What needs to be done:
Look through the data and write out every line with the word "Aussagen" in it.

Data for review:
/---
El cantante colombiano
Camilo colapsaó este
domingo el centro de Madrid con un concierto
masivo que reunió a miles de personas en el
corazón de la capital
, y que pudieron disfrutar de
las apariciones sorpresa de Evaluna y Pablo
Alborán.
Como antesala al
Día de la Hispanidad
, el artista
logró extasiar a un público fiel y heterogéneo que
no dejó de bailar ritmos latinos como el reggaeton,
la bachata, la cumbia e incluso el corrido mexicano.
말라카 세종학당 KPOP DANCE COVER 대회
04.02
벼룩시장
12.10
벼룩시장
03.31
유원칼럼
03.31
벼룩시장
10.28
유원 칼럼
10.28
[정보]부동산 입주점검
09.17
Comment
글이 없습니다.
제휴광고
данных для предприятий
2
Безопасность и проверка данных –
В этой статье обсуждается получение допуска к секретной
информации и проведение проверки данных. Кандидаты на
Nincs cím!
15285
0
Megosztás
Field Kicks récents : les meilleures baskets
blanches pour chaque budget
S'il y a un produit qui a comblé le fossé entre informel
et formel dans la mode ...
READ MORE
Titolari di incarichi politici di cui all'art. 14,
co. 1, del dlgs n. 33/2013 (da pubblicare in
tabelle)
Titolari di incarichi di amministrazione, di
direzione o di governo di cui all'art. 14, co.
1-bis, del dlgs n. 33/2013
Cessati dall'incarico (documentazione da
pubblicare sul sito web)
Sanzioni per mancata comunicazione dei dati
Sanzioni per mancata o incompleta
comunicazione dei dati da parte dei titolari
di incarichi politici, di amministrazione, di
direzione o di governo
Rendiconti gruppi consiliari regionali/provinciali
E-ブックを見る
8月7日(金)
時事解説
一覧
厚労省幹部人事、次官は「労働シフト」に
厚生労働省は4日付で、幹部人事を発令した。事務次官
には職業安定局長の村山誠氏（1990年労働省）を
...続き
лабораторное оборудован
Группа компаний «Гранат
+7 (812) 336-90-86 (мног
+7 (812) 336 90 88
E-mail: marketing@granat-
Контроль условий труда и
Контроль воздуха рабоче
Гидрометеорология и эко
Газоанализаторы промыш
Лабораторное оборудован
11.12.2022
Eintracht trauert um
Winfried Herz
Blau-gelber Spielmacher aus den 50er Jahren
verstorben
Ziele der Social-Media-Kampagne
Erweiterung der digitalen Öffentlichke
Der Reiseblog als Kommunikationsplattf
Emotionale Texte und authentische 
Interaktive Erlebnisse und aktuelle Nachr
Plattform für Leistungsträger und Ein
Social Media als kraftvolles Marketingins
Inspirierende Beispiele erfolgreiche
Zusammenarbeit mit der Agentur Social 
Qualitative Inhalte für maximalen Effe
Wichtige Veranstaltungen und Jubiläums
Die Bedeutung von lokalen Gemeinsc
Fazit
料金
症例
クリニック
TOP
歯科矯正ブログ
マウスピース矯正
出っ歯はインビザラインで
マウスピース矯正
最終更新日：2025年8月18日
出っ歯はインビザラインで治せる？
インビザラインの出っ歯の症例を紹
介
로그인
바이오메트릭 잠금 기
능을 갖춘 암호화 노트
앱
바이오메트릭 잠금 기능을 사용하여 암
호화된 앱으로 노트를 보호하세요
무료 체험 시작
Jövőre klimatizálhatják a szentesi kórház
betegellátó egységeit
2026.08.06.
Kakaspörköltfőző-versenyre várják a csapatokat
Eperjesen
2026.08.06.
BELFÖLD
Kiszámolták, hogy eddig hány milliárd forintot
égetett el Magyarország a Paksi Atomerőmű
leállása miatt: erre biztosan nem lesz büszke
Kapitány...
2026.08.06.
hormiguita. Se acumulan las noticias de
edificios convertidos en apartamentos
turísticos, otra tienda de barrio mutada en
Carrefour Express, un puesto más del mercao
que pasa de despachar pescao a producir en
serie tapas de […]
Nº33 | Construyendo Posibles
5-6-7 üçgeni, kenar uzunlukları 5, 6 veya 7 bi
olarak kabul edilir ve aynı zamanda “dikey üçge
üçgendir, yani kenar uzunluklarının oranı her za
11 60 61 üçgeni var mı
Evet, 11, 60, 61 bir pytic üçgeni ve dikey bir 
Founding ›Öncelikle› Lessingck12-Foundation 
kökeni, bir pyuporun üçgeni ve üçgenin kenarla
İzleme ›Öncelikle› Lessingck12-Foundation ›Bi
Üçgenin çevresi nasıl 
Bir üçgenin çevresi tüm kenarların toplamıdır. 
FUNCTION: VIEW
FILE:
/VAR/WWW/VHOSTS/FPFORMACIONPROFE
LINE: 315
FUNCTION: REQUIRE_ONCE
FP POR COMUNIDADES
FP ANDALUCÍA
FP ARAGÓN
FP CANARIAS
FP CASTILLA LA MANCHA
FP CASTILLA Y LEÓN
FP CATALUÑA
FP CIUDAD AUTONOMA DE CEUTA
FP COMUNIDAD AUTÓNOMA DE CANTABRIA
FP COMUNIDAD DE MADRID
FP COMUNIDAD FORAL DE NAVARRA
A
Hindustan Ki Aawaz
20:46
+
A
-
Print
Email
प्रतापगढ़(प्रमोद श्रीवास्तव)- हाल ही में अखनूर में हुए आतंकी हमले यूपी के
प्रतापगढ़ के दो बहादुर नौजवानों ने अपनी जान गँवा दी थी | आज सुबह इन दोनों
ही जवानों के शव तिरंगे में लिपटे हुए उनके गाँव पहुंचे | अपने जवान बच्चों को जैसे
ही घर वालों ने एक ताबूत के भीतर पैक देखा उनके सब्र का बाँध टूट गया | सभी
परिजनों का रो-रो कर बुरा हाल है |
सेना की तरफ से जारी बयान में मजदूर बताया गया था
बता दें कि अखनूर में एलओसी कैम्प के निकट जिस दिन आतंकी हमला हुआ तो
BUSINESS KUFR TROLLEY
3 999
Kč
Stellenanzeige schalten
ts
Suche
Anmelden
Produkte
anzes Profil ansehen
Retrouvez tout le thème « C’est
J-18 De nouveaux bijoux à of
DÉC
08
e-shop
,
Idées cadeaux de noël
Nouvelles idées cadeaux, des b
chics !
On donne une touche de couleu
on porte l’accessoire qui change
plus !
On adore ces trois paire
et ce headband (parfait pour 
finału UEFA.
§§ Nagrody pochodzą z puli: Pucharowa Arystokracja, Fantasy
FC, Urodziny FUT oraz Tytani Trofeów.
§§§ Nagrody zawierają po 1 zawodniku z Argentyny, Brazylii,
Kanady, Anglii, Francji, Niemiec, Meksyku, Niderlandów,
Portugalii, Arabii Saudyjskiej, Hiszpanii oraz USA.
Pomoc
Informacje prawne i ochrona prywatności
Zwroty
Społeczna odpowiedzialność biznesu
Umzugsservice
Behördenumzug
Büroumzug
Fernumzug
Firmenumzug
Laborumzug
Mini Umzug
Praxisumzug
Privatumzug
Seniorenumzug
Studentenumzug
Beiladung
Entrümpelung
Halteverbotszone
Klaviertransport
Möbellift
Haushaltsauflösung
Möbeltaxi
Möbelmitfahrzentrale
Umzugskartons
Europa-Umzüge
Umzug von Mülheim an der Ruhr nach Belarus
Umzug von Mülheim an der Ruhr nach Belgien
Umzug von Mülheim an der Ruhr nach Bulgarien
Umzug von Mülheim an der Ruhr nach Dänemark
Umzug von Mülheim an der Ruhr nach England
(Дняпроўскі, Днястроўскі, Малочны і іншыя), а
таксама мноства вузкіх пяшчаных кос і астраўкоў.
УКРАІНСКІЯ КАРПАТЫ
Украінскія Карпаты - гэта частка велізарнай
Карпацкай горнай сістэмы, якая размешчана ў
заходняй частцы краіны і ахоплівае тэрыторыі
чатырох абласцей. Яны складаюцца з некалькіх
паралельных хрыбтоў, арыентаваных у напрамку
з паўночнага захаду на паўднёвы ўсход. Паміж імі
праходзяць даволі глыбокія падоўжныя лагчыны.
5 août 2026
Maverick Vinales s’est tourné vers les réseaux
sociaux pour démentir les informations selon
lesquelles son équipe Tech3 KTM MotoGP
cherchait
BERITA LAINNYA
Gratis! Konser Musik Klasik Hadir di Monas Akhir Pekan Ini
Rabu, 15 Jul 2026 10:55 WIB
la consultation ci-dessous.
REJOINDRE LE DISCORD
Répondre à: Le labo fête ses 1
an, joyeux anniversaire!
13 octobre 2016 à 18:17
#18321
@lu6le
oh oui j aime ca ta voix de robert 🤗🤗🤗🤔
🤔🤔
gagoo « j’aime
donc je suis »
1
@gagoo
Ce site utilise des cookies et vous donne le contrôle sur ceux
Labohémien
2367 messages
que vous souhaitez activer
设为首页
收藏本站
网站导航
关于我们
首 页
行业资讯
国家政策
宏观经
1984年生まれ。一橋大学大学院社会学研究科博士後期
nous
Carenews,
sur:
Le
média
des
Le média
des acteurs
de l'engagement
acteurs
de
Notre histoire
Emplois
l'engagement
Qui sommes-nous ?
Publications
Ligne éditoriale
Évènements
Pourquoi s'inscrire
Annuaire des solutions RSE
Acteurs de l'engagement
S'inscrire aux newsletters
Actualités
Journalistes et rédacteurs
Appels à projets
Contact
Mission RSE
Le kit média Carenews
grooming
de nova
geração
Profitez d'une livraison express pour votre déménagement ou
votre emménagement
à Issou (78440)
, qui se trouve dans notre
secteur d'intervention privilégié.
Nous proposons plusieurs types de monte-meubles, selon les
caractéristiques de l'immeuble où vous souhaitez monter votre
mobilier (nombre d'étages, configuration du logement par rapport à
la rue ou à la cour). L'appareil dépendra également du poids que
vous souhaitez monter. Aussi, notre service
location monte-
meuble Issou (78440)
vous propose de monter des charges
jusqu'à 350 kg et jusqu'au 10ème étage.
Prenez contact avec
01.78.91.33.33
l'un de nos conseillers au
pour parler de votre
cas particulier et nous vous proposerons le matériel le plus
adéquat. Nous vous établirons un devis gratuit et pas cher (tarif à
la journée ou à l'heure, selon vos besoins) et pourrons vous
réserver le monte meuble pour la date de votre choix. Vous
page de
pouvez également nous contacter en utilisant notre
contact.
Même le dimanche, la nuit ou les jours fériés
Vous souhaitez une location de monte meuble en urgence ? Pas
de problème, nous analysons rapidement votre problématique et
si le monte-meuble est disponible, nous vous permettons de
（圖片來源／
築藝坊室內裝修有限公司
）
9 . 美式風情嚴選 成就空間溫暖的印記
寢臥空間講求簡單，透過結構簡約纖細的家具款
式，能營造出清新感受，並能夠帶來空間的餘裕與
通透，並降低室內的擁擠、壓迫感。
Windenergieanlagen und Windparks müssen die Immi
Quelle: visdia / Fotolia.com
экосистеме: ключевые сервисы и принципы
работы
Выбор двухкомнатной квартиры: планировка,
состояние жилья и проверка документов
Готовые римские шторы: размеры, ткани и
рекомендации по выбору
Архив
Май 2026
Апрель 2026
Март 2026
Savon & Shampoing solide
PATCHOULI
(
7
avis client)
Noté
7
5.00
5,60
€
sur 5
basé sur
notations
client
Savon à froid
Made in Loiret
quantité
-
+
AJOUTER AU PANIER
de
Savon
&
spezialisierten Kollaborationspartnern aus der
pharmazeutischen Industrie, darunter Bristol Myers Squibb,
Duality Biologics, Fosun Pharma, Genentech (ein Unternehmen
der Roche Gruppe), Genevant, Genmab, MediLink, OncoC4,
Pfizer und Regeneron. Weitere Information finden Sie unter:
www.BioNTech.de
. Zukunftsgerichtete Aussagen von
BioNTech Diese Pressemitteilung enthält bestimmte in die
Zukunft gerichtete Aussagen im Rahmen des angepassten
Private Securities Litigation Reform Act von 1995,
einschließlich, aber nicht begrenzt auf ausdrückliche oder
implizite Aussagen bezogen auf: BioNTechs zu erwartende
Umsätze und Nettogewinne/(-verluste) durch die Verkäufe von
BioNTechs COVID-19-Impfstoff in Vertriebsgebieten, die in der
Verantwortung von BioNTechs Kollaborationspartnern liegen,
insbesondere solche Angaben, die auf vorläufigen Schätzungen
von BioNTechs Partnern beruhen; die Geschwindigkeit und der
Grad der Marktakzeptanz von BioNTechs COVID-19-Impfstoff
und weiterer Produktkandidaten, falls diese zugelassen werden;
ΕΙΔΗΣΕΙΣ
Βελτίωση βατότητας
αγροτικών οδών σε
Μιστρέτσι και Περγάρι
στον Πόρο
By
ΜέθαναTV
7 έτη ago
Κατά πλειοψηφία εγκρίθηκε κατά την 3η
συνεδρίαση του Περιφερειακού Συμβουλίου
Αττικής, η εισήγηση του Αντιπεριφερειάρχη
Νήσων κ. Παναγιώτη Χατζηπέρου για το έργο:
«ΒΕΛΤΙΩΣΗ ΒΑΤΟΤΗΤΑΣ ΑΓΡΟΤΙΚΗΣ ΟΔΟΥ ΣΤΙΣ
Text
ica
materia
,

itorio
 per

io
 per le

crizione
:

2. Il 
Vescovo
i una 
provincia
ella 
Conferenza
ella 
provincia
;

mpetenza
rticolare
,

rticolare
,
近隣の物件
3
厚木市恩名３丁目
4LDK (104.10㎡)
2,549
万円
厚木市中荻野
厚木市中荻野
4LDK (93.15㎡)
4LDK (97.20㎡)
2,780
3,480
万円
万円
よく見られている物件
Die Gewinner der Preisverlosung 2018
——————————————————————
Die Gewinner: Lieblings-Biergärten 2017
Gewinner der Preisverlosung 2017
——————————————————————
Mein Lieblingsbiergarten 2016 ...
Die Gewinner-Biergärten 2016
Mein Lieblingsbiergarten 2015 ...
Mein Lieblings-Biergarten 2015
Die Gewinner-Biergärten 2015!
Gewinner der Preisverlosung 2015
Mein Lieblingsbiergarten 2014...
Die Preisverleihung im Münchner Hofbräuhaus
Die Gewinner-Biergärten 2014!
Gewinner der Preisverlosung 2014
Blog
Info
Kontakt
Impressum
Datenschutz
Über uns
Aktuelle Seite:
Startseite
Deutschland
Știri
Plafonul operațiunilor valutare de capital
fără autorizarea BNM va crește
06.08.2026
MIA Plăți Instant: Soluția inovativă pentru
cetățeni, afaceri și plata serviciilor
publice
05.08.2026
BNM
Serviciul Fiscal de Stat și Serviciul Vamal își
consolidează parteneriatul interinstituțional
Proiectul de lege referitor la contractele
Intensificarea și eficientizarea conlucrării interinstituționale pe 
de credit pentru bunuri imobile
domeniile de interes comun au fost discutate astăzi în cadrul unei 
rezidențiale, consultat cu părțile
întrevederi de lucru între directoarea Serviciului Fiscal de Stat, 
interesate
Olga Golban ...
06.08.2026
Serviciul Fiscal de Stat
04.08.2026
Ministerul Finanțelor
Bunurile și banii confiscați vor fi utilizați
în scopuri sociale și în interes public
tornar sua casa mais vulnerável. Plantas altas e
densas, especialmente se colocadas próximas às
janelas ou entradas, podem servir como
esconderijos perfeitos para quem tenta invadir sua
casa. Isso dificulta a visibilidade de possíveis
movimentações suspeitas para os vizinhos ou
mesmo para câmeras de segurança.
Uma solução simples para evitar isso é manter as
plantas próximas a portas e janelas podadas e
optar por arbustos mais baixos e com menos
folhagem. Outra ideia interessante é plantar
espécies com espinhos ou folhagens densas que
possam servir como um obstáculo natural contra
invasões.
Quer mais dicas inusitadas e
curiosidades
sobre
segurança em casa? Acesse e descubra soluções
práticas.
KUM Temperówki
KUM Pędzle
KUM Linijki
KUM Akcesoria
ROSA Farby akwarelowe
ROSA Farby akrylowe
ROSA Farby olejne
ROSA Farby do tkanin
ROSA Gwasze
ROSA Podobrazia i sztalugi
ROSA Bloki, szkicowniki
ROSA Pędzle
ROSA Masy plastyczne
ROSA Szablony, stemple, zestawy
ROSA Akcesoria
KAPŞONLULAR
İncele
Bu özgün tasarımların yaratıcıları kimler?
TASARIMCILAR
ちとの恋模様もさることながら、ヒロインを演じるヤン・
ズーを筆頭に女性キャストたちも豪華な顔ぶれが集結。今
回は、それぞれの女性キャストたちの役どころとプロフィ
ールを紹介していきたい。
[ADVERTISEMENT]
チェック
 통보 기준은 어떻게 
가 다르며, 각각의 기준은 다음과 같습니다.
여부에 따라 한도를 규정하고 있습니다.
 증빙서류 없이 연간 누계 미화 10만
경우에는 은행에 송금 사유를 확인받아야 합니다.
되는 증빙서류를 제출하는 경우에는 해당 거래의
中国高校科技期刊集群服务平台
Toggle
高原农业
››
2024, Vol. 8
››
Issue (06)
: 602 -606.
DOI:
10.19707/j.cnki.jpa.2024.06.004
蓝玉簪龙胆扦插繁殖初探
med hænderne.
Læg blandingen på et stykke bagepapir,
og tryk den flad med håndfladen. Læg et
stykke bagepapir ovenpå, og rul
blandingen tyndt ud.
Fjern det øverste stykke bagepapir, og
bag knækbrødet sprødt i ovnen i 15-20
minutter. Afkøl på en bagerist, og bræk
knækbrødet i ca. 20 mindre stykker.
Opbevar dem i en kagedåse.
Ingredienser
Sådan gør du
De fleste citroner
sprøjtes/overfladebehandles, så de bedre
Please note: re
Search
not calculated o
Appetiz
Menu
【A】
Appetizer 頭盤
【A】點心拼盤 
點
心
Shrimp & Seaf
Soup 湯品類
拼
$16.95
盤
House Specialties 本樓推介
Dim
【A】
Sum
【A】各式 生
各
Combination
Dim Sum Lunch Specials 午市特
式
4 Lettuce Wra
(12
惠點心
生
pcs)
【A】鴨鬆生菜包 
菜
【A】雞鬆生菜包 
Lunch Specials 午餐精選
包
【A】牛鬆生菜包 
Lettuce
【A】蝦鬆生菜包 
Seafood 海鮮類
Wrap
\---
Exercise result:
. Zukunftsgerichtete Aussagen von
Zukunft gerichtete Aussagen im Rahmen des angepassten
implizite Aussagen bezogen auf: BioNTechs zu erwartende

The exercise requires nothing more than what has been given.